Il y a dans SOUL, le premier album de Starry Venus, quelque chose de profondément incarné, comme si l’artiste avait laissé son souffle glisser dans chaque piste, chaque note, chaque vibration. Depuis Sedona, épicentre tellurique des énergies mystiques américaines, elle compose un disque qui dépasse les formats pour devenir un véritable rite de passage. Plus qu’un projet musical, SOUL est un vortex d’émotions, un portail vers l’alignement du féminin sacré et du masculin oublié.

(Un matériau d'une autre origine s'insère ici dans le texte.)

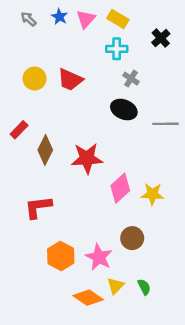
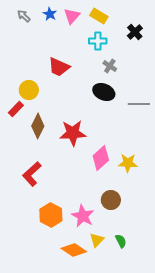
yellow circle: (35, 79) -> (29, 90), moved
red L-shape: (38, 207) -> (32, 174), turned -35

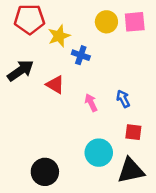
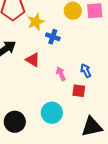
red square: (133, 132) -> (79, 91), moved
cyan circle: (99, 153) -> (52, 113), moved
black circle: (45, 172) -> (15, 122), moved

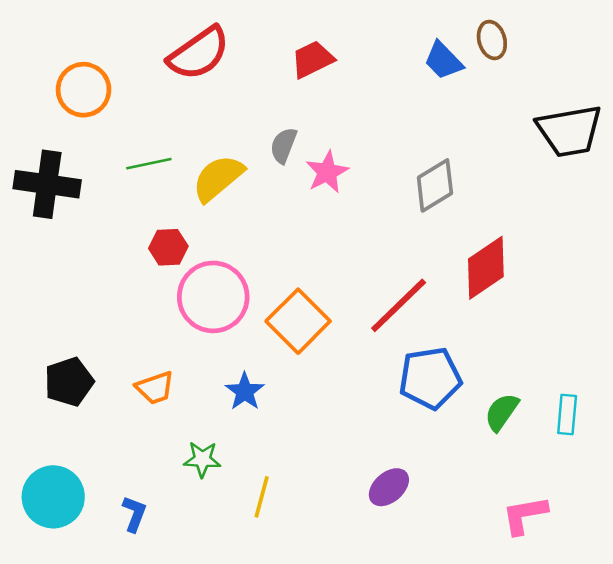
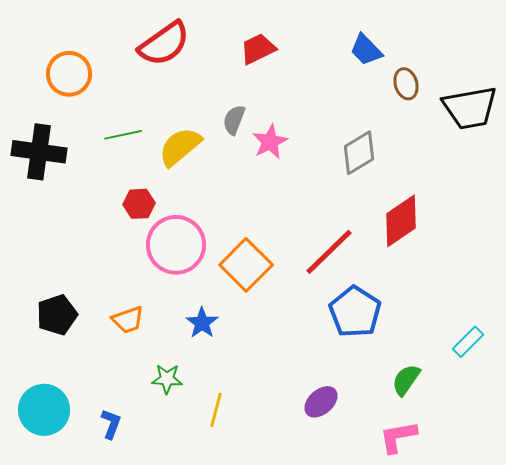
brown ellipse: (492, 40) -> (406, 84), moved
blue pentagon: (430, 378) -> (355, 312), turned -30
green semicircle: (502, 412) -> (406, 380), moved
cyan rectangle: (567, 414) -> (468, 342), turned 40
pink L-shape: (525, 515) -> (398, 437), moved

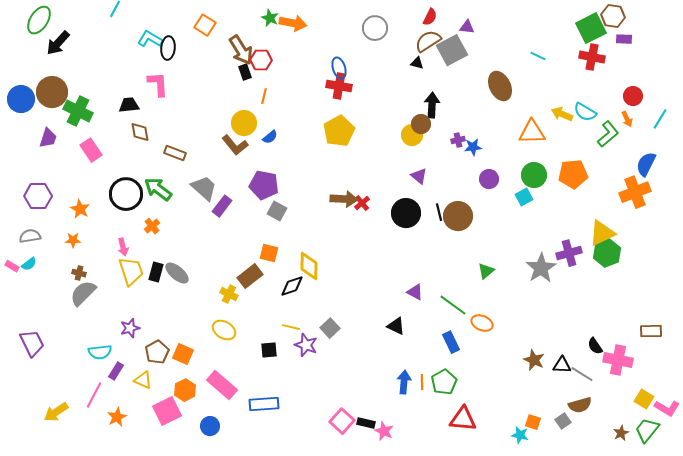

Dès l’ouverture avec « Stars », Starry plante le décor : des nappes synthétiques qui s’ouvrent comme un ciel étoilé, des voix qui murmurent l’éveil. Puis vient « Do You Feel It », érigée sur un groove discret, digital et sensuel, qui agit comme une question posée au cœur plus qu’aux oreilles. C’est une invitation à ressentir plutôt qu’à comprendre.
Avec « Million Years », elle touche à l’intemporel. Le titre s’étire, langoureux et profond, comme un souvenir d’âme ancienne retrouvée. « Isis », hommage à la déesse-mère, est un rituel électro-chamanique en soi, porté par un handpan numérique et une voix incarnée jusqu’à la transe. « Flowers in the Sky » suit comme une offrande : douce, lumineuse, presque céleste, elle nous rappelle que tout est cycle et renaissance. Enfin, « This Moment » referme l’odyssée sur une note d’ancrage : ici et maintenant, dans la chair et la lumière.
Fusion de pop consciente, de textures ambient et de spiritualité assumée, SOUL n’est pas qu’un disque — c’est une activation. Starry Venus y dévoile une musicalité rare, à la fois connectée aux étoiles et enracinée dans l’intime. C’est un appel à se souvenir de soi, à danser avec ses ombres, et à embrasser la lumière sans naïveté. Un disque-miroir pour les âmes en quête.